TESTO ::
::::::::::
La festa (anno 2022) della Repubblica italiana è stata all’insegna di una parola chiave: pace.
“La Repubblica è impegnata a costruire condizioni di pace e le sue Forze Armate, sulla base dei mandati affidati da Governo e Parlamento, concorrono a questo compito”. Queste le parole, infatti, del nostro capo dello Stato, Sergio Mattarella. Bisogna vedere, però di quale pace si stia parlando. L’articolo 11 della Costituzione è molto chiaro: “L’Italia ripudia la guerra come strumento di offesa alla libertà degli altri popoli e come mezzo di risoluzione delle controversie internazionali; consente, in condizioni di parità con gli altri Stati, alle limitazioni di sovranità necessarie ad un ordinamento che assicuri la pace e la giustizia fra le Nazioni”. In una nota trasmissione televisiva, recentemente, l’articolo è stato usato come spiegazione del pacifismo. Il movimento politico che da secoli si batte contro la guerra.
Se ne deduce che la nostra Carta, la nostra Repubblica, sia pacifista?
E’ questione di punti di vista. E soprattutto di come si consideri la pace. Esempio: creiamo le condizioni diplomatiche per la pace in Ucraina, smettendo di fornire armi? O continuiamo a fornire armi sempre più efficaci e pericolose per sconfiggere l’esercito russo, in modo tale da arrivare a un altro concetto di pace?
::::::::::
DATI FORNITI ::
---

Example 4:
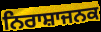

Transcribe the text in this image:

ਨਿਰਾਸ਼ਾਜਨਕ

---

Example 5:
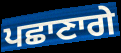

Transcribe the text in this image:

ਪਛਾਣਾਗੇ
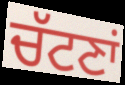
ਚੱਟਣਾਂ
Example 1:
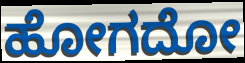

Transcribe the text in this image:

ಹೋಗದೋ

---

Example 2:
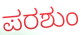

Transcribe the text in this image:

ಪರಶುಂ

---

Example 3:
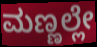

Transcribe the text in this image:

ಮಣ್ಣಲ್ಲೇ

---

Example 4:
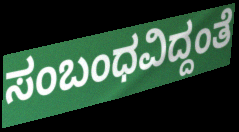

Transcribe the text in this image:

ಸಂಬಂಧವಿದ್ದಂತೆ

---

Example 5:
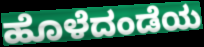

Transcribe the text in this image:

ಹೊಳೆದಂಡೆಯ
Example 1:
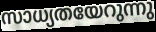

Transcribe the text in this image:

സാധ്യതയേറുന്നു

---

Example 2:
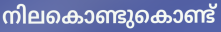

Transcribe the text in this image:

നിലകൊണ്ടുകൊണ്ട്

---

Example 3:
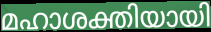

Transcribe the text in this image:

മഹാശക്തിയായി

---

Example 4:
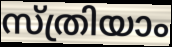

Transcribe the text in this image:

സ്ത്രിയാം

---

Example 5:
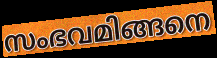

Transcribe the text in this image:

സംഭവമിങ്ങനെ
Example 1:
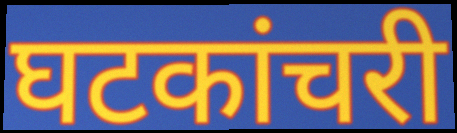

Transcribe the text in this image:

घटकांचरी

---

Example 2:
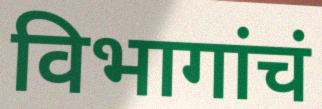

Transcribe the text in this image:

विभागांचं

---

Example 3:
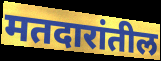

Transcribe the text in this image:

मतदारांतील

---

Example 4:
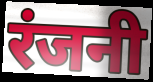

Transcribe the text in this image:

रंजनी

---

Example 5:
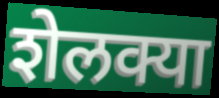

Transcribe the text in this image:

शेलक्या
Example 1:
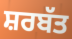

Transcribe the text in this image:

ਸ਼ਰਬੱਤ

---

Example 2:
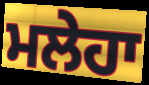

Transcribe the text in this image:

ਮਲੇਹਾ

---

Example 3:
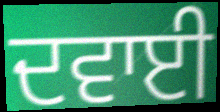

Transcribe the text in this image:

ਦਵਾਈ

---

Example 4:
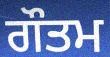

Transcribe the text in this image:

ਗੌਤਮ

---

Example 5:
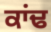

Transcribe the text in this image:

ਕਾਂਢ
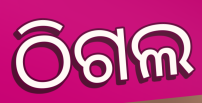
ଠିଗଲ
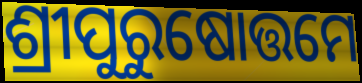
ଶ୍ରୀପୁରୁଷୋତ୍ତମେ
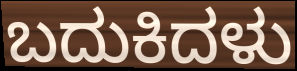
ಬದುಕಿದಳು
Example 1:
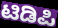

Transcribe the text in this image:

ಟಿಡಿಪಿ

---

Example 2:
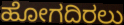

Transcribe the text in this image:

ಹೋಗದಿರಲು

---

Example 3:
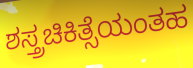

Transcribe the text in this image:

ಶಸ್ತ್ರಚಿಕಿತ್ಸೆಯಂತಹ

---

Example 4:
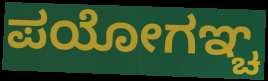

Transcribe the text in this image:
::::::::::
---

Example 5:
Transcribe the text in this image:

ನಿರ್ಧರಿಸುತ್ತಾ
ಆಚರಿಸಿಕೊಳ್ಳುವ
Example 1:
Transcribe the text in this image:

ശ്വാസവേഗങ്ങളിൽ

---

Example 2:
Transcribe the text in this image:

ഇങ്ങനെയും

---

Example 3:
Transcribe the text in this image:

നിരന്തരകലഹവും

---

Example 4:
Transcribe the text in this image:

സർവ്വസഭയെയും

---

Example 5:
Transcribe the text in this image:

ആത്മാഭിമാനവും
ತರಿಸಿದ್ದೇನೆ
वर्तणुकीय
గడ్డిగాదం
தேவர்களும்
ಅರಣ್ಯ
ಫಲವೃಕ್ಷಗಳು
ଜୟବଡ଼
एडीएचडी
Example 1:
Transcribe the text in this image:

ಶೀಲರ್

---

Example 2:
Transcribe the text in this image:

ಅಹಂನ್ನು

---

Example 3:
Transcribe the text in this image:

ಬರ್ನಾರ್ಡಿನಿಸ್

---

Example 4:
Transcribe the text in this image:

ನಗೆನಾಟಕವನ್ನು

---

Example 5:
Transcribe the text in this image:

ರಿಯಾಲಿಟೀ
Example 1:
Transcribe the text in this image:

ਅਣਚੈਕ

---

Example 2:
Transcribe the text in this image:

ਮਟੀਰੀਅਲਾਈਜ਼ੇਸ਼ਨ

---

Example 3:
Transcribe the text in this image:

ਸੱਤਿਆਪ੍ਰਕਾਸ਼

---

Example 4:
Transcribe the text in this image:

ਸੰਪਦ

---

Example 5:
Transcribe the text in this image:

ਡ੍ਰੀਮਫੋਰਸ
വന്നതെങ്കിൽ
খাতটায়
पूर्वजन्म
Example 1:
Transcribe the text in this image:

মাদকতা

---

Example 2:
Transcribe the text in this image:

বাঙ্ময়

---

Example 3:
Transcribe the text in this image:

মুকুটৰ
::::::::::
ESERCIZI PROPOSTI ::
A) Secondo il testo sulla festa della Repubblica, quale parola chiave ha caratterizzato la festa della Repubblica italiana del 2022?
B) Estragga senza modifiche dal testo sulla festa della Repubblica il passo che si apre con le parole "E’ questione di" e si chiude con "concetto di pace?".
Per rispondere si basi unicamente sul testo.

SOLUZIONI ::
A) La parola chiave è stata "pace".

B)
E’ questione di punti di vista. E soprattutto di come si consideri la pace. Esempio: creiamo le condizioni diplomatiche per la pace in Ucraina, smettendo di fornire armi? O continuiamo a fornire armi sempre più efficaci e pericolose per sconfiggere l’esercito russo, in modo tale da arrivare a un altro concetto di pace?